Background: Recent advances in sequencing technologies and bioinformatics tools have allowed for large-scale microbiome studies that are rapidly advancing medical research. However, small changes in technique or analysis can significantly alter the results and lead to conflicting findings. Quantifying the technical versus biological variation expected in targeted 16S rRNA gene sequencing studies and how this variation changes with input biomass is critical to guide meaningful interpretation of the current literature and plan future research.
Results: Data were compiled from 469 sequencing libraries across 19 separate targeted 16S rRNA gene sequencing runs over a 2.5-year time period. Following removal of contaminant sequences identified from negative controls, 244 samples retained sufficient reads for further analysis. Coefficients of variation for intra- and inter-assay variation from repeated measurements of a bacterial mock community ranged from 8.7 to 37.6% (intra) and 15.6 to 80.5% (inter) for all but one genus of bacteria whose relative abundance was greater than 1%. Intra- versus inter-assay Bray-Curtis pairwise distances for a single stool sample were 0.11 versus 0.31, whereas intra-assay variation from repeat stool samples from the same donor was greater at 0.38 (Wilcoxon p = 0.001). A dilution series of the bacterial mock community was used to assess the effect of input biomass on variability. Pairwise distances increased with more dilute samples, and estimates of relative abundance became unreliable below approximately 100 copies of the 16S rRNA gene per microliter. Using this data, we created a prediction model to estimate the expected variation in microbiome measurements for given input biomass and relative abundance values.

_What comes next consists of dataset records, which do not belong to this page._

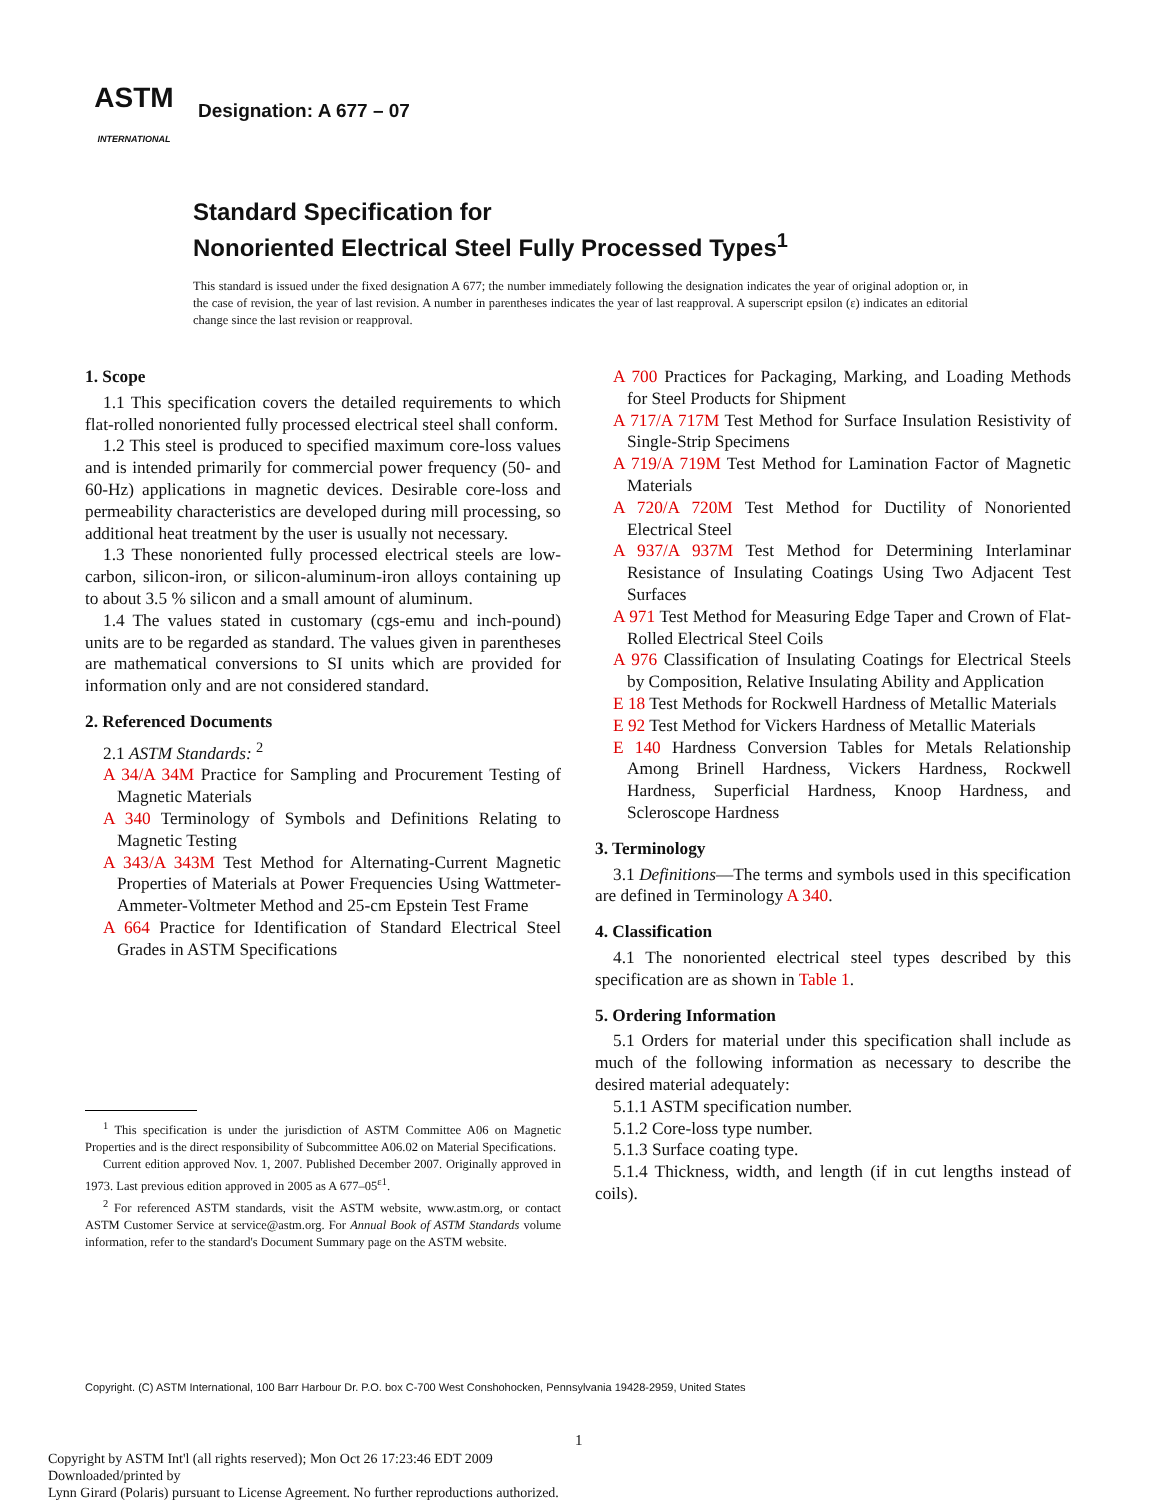ASTM
INTERNATIONAL
Designation: A 677 – 07
Standard Specification for
Nonoriented Electrical Steel Fully Processed Types<sup>1</sup>
This standard is issued under the fixed designation A 677; the number immediately following the designation indicates the year of original adoption or, in the case of revision, the year of last revision. A number in parentheses indicates the year of last reapproval. A superscript epsilon (ε) indicates an editorial change since the last revision or reapproval.
1. Scope
1.1 This specification covers the detailed requirements to which flat-rolled nonoriented fully processed electrical steel shall conform.
1.2 This steel is produced to specified maximum core-loss values and is intended primarily for commercial power frequency (50- and 60-Hz) applications in magnetic devices. Desirable core-loss and permeability characteristics are developed during mill processing, so additional heat treatment by the user is usually not necessary.
1.3 These nonoriented fully processed electrical steels are low-carbon, silicon-iron, or silicon-aluminum-iron alloys containing up to about 3.5 % silicon and a small amount of aluminum.
1.4 The values stated in customary (cgs-emu and inch-pound) units are to be regarded as standard. The values given in parentheses are mathematical conversions to SI units which are provided for information only and are not considered standard.
2. Referenced Documents
2.1 ASTM Standards: <sup>2</sup>
A 34/A 34M Practice for Sampling and Procurement Testing of Magnetic Materials
A 340 Terminology of Symbols and Definitions Relating to Magnetic Testing
A 343/A 343M Test Method for Alternating-Current Magnetic Properties of Materials at Power Frequencies Using Wattmeter-Ammeter-Voltmeter Method and 25-cm Epstein Test Frame
A 664 Practice for Identification of Standard Electrical Steel Grades in ASTM Specifications
A 700 Practices for Packaging, Marking, and Loading Methods for Steel Products for Shipment
A 717/A 717M Test Method for Surface Insulation Resistivity of Single-Strip Specimens
A 719/A 719M Test Method for Lamination Factor of Magnetic Materials
A 720/A 720M Test Method for Ductility of Nonoriented Electrical Steel
A 937/A 937M Test Method for Determining Interlaminar Resistance of Insulating Coatings Using Two Adjacent Test Surfaces
A 971 Test Method for Measuring Edge Taper and Crown of Flat-Rolled Electrical Steel Coils
A 976 Classification of Insulating Coatings for Electrical Steels by Composition, Relative Insulating Ability and Application
E 18 Test Methods for Rockwell Hardness of Metallic Materials
E 92 Test Method for Vickers Hardness of Metallic Materials
E 140 Hardness Conversion Tables for Metals Relationship Among Brinell Hardness, Vickers Hardness, Rockwell Hardness, Superficial Hardness, Knoop Hardness, and Scleroscope Hardness
3. Terminology
3.1 Definitions—The terms and symbols used in this specification are defined in Terminology A 340.
4. Classification
4.1 The nonoriented electrical steel types described by this specification are as shown in Table 1.
5. Ordering Information
5.1 Orders for material under this specification shall include as much of the following information as necessary to describe the desired material adequately:
5.1.1 ASTM specification number.
5.1.2 Core-loss type number.
5.1.3 Surface coating type.
5.1.4 Thickness, width, and length (if in cut lengths instead of coils).
<sup>1</sup> This specification is under the jurisdiction of ASTM Committee A06 on Magnetic Properties and is the direct responsibility of Subcommittee A06.02 on Material Specifications.
Current edition approved Nov. 1, 2007. Published December 2007. Originally approved in 1973. Last previous edition approved in 2005 as A 677–05<sup>ε1</sup>.
<sup>2</sup> For referenced ASTM standards, visit the ASTM website, www.astm.org, or contact ASTM Customer Service at service@astm.org. For Annual Book of ASTM Standards volume information, refer to the standard's Document Summary page on the ASTM website.
Copyright. (C) ASTM International, 100 Barr Harbour Dr. P.O. box C-700 West Conshohocken, Pennsylvania 19428-2959, United States
1
Copyright by ASTM Int'l (all rights reserved); Mon Oct 26 17:23:46 EDT 2009
Downloaded/printed by
Lynn Girard (Polaris) pursuant to License Agreement. No further reproductions authorized.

Conclusions: Well-controlled microbiome studies are sufficiently robust to capture small biological effects and can achieve levels of variability consistent with clinical assays. Relative abundance is negatively associated with measures of variability and has a stronger effect on variability than does absolute biomass, suggesting that it is feasible to detect differences in bacterial populations in very low-biomass samples. Further, by quantifying the effect of biomass and relative abundance on compositional variability, we developed a tool for defining the expected variance in a given microbiome study.
Keywords: Accuracy; Biological variation; Biomass; Precision; Technical variation.